Stored data entries
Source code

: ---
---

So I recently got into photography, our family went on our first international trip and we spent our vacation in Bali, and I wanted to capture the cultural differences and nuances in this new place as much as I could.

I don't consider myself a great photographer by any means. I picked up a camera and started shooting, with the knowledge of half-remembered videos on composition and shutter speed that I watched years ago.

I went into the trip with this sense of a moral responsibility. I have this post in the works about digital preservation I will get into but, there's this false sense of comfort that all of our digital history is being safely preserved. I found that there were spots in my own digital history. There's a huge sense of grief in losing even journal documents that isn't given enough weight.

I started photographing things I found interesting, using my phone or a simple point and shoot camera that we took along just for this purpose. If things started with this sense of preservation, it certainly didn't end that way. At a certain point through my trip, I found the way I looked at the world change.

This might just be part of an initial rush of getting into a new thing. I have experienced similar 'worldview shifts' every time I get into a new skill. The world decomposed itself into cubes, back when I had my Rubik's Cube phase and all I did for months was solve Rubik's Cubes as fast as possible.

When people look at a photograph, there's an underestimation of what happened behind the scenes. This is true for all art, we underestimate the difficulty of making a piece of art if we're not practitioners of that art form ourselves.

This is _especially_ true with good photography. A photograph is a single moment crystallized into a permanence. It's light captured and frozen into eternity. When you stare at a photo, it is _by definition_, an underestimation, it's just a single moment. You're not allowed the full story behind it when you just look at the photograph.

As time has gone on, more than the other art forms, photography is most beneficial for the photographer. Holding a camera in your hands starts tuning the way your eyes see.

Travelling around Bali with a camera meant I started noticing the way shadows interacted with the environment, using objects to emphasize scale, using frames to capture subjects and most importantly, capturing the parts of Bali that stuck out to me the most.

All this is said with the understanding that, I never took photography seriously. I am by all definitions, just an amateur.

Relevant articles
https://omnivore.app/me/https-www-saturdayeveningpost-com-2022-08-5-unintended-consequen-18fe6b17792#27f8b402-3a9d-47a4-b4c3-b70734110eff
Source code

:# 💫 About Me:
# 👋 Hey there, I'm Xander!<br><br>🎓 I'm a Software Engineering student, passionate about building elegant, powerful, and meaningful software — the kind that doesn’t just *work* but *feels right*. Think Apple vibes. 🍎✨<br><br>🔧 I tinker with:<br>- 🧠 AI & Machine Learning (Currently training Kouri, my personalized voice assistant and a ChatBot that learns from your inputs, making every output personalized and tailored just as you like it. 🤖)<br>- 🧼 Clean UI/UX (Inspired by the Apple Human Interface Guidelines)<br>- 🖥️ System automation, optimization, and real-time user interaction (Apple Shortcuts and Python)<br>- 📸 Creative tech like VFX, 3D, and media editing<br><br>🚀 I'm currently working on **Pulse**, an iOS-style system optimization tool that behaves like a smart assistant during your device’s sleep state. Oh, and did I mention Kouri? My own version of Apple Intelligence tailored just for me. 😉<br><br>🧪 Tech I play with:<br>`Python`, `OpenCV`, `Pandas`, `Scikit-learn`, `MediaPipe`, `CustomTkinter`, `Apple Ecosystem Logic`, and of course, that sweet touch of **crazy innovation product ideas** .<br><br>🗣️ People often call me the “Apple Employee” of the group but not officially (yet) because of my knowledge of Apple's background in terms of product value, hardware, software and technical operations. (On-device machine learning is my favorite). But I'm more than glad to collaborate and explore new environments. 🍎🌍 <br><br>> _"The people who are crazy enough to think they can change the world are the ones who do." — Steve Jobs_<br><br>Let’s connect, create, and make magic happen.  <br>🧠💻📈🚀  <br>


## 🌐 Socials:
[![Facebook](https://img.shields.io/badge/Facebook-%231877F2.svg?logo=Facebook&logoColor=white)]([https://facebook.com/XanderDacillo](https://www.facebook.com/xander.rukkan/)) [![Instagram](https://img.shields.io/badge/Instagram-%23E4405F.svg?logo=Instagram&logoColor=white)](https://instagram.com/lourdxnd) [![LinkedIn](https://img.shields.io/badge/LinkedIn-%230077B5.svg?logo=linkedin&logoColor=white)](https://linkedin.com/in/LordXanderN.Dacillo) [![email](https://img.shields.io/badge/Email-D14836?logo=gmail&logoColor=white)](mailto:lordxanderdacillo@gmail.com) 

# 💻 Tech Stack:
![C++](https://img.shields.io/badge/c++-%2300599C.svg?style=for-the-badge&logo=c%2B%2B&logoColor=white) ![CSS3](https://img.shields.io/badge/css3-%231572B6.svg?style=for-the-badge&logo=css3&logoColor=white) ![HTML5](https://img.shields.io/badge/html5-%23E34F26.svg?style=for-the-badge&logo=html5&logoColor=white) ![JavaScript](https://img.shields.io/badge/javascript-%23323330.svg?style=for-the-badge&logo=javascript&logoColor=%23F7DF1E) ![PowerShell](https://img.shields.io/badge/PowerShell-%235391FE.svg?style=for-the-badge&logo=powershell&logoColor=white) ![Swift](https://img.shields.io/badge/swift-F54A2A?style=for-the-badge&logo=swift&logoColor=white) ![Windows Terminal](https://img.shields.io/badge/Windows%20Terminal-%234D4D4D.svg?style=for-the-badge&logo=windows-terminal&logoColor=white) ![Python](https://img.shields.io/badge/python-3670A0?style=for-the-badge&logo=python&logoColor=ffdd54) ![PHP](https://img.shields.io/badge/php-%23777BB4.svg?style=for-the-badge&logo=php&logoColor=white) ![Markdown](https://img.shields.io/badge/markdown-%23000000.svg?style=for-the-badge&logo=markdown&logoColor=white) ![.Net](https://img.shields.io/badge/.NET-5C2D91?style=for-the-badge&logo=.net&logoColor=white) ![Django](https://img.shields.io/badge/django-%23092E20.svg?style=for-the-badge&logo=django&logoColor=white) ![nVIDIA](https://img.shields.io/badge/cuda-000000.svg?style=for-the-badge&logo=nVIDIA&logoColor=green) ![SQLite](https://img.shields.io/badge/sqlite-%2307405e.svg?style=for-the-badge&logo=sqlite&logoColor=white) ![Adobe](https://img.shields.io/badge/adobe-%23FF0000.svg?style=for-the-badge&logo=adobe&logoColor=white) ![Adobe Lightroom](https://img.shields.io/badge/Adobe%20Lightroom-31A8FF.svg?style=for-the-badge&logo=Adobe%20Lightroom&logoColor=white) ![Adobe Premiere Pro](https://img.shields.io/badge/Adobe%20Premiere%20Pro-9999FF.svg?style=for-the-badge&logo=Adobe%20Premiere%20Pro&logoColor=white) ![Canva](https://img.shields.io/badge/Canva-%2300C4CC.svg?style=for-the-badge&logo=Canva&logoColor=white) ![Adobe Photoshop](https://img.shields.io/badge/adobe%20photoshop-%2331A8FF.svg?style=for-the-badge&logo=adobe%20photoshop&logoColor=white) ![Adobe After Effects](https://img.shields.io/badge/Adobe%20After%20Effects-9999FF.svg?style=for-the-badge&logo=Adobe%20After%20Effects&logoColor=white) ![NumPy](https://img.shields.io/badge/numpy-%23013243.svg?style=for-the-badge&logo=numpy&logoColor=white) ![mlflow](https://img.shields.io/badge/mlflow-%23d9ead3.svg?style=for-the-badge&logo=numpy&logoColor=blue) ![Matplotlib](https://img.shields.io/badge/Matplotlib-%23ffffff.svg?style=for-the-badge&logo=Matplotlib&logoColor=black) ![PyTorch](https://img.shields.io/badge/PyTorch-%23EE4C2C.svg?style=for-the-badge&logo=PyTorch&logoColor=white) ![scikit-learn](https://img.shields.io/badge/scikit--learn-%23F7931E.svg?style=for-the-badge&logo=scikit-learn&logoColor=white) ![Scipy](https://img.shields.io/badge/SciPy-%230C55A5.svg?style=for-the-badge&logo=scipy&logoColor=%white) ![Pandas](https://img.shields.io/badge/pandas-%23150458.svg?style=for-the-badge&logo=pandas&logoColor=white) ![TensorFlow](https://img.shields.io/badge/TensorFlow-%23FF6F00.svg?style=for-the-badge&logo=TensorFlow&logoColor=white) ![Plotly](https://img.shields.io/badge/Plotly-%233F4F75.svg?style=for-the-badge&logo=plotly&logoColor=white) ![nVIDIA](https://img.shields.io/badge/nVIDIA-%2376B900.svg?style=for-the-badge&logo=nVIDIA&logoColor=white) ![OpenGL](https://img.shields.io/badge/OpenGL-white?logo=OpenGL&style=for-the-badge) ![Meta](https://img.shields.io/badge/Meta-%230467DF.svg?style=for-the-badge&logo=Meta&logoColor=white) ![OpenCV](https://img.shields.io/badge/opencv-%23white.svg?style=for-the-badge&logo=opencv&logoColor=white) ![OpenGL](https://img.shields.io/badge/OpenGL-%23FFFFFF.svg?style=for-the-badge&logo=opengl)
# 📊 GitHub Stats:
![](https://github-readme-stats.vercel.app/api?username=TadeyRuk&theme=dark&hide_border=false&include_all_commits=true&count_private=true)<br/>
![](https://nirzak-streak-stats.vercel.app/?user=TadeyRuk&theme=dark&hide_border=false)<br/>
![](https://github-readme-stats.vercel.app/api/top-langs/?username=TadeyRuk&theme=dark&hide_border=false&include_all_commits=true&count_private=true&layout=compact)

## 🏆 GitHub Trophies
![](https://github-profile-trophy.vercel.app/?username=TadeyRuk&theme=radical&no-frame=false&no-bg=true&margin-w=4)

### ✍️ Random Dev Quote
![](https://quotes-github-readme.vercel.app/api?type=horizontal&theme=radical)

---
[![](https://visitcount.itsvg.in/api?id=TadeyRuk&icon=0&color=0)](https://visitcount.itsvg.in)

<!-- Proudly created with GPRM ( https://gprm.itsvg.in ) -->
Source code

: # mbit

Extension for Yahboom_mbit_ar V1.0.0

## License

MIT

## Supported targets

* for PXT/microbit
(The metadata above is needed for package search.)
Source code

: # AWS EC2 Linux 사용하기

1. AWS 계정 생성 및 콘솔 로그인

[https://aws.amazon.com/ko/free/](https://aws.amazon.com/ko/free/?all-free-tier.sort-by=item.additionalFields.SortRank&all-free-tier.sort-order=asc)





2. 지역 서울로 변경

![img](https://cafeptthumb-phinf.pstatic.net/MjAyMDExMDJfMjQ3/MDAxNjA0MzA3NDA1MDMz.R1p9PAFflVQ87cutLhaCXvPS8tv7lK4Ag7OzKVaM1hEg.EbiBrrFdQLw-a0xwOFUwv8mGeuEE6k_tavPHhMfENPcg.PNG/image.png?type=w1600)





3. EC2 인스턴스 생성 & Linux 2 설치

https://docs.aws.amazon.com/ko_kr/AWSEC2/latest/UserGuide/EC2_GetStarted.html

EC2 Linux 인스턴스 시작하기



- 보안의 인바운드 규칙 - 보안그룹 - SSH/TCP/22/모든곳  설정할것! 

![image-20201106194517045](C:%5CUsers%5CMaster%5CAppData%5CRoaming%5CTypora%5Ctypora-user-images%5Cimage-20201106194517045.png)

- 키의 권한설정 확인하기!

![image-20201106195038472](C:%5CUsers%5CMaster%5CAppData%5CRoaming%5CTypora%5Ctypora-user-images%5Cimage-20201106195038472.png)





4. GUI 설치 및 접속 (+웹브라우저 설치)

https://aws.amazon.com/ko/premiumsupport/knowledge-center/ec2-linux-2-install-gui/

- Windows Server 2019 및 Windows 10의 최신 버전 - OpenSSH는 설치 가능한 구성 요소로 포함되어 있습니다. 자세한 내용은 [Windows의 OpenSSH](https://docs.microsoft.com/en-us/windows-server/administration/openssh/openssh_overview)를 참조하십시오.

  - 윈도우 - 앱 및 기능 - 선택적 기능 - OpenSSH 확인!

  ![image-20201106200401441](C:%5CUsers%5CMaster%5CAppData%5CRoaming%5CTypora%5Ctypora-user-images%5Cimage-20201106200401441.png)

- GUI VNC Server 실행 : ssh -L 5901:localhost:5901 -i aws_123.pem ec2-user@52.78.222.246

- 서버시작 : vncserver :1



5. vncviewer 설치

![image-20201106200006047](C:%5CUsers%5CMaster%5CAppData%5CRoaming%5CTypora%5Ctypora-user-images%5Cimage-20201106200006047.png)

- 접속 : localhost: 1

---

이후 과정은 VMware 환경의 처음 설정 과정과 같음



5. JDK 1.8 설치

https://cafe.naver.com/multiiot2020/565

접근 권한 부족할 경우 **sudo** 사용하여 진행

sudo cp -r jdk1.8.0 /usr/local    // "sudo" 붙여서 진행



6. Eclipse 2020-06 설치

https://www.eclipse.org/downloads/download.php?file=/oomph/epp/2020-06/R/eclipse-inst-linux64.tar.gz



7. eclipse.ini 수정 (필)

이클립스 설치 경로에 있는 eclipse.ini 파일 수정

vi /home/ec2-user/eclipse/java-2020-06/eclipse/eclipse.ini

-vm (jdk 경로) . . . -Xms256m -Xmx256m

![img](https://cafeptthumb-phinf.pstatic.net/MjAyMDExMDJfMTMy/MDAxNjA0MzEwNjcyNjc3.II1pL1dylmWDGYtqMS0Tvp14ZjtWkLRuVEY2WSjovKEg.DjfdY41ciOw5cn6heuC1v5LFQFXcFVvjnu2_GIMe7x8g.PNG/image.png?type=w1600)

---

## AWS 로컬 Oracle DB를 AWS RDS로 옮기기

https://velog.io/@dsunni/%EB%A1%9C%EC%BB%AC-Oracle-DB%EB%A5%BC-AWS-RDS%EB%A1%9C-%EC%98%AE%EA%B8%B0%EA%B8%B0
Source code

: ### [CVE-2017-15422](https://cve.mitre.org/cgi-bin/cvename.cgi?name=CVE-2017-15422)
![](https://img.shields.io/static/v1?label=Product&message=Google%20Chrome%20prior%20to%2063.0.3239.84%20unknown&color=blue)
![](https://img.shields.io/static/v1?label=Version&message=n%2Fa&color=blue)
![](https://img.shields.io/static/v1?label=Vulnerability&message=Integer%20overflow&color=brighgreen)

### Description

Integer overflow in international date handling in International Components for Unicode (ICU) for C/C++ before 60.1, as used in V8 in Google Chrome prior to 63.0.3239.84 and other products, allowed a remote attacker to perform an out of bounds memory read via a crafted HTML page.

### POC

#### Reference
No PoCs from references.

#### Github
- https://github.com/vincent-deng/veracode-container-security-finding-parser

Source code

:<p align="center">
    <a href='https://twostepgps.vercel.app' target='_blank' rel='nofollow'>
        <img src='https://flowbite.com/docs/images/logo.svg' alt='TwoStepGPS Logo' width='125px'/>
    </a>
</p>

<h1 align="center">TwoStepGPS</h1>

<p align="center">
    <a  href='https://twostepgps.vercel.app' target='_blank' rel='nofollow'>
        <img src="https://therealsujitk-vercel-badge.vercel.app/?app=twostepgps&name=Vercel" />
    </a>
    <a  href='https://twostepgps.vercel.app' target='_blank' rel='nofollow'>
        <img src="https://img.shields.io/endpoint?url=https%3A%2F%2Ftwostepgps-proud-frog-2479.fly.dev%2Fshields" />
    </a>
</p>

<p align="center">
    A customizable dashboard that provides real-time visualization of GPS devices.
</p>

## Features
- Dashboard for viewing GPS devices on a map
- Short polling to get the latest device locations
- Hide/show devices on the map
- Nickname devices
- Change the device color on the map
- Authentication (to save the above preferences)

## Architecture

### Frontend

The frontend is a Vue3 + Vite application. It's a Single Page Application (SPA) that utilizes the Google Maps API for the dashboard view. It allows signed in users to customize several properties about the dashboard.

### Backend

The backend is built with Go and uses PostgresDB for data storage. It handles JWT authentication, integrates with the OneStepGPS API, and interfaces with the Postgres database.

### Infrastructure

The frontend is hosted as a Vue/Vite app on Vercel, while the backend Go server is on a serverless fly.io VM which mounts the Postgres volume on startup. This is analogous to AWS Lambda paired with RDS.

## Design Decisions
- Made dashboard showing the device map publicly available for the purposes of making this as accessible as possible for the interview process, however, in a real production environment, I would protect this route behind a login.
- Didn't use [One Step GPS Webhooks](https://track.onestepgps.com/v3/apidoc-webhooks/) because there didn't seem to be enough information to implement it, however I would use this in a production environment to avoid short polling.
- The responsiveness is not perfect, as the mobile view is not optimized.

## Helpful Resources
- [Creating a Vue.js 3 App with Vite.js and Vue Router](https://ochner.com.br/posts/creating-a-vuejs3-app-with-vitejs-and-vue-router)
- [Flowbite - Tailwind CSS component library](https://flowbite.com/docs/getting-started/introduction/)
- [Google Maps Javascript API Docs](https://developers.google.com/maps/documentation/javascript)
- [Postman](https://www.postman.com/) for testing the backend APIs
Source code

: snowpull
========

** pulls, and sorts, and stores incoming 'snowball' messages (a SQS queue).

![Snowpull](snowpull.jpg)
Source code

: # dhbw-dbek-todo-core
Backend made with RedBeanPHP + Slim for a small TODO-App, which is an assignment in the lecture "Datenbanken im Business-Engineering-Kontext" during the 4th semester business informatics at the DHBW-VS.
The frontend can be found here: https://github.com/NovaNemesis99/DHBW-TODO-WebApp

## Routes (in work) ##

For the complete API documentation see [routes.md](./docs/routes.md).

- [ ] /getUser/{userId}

What this task involves: Render the lines of the records from the line with "### ✍️ Random Dev Quote" to the line with "## Supported targets" as a numbered list, leaving out blank lines.

Exercise response:
1. ### ✍️ Random Dev Quote
2. ![](https://quotes-github-readme.vercel.app/api?type=horizontal&theme=radical)
3. ---
4. [![](https://visitcount.itsvg.in/api?id=TadeyRuk&icon=0&color=0)](https://visitcount.itsvg.in)
5. <!-- Proudly created with GPRM ( https://gprm.itsvg.in ) -->
6. Source code
7. : # mbit
8. Extension for Yahboom_mbit_ar V1.0.0
9. ## License
10. MIT
11. ## Supported targets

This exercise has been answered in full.